▶ _Work request_: Within the data below, tally the lines that contain "Security" and state only the total.

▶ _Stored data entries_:
******

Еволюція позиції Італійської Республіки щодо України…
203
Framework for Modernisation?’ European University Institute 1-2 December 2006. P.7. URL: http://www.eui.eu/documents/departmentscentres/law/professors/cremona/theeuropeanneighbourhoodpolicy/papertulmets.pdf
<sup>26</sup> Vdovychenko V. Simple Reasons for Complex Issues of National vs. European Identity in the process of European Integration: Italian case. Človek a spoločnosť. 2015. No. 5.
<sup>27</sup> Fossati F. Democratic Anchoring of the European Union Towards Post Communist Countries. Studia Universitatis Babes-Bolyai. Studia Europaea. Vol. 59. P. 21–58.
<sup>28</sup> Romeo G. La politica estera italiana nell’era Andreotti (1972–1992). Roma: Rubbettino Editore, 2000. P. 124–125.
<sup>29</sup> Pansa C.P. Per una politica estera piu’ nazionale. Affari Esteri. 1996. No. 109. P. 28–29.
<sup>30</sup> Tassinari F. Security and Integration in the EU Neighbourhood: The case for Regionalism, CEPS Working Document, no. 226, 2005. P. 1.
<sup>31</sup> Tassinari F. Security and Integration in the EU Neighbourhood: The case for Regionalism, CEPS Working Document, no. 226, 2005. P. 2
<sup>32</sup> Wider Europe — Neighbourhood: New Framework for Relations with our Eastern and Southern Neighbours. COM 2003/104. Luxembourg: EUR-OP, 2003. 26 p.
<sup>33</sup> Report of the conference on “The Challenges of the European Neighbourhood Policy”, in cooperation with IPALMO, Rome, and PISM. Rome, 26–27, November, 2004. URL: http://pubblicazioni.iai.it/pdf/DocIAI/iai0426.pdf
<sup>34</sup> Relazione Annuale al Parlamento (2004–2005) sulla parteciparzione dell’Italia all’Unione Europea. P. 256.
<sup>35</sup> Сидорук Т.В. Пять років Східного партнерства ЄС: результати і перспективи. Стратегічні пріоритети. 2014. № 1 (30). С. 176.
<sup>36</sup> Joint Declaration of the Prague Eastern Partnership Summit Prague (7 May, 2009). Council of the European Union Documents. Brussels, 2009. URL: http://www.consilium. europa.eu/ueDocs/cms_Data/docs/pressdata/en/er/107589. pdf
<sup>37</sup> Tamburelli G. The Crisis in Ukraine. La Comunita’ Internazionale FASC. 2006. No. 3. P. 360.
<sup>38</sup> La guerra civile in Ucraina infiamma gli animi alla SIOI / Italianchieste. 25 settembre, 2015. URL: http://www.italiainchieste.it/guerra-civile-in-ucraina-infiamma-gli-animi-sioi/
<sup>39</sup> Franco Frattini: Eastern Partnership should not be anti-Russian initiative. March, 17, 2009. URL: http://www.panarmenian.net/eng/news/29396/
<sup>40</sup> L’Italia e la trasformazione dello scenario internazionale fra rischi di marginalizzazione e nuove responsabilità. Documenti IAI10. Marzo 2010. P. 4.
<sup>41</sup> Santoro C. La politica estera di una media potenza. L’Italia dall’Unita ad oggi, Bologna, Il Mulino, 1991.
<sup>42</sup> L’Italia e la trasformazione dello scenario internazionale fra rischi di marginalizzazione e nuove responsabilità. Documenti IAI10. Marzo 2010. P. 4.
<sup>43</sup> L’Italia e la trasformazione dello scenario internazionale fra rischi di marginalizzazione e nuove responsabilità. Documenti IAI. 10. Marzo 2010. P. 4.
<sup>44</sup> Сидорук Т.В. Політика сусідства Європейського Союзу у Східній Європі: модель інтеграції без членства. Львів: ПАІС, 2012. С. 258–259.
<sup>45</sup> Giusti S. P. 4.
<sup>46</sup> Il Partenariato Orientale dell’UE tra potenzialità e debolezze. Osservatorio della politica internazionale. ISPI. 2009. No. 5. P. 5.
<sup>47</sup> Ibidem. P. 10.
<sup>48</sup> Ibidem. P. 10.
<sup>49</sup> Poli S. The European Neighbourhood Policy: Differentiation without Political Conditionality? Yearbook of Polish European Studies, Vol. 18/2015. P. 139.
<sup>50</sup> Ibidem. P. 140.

******

▶ _Solution_: 2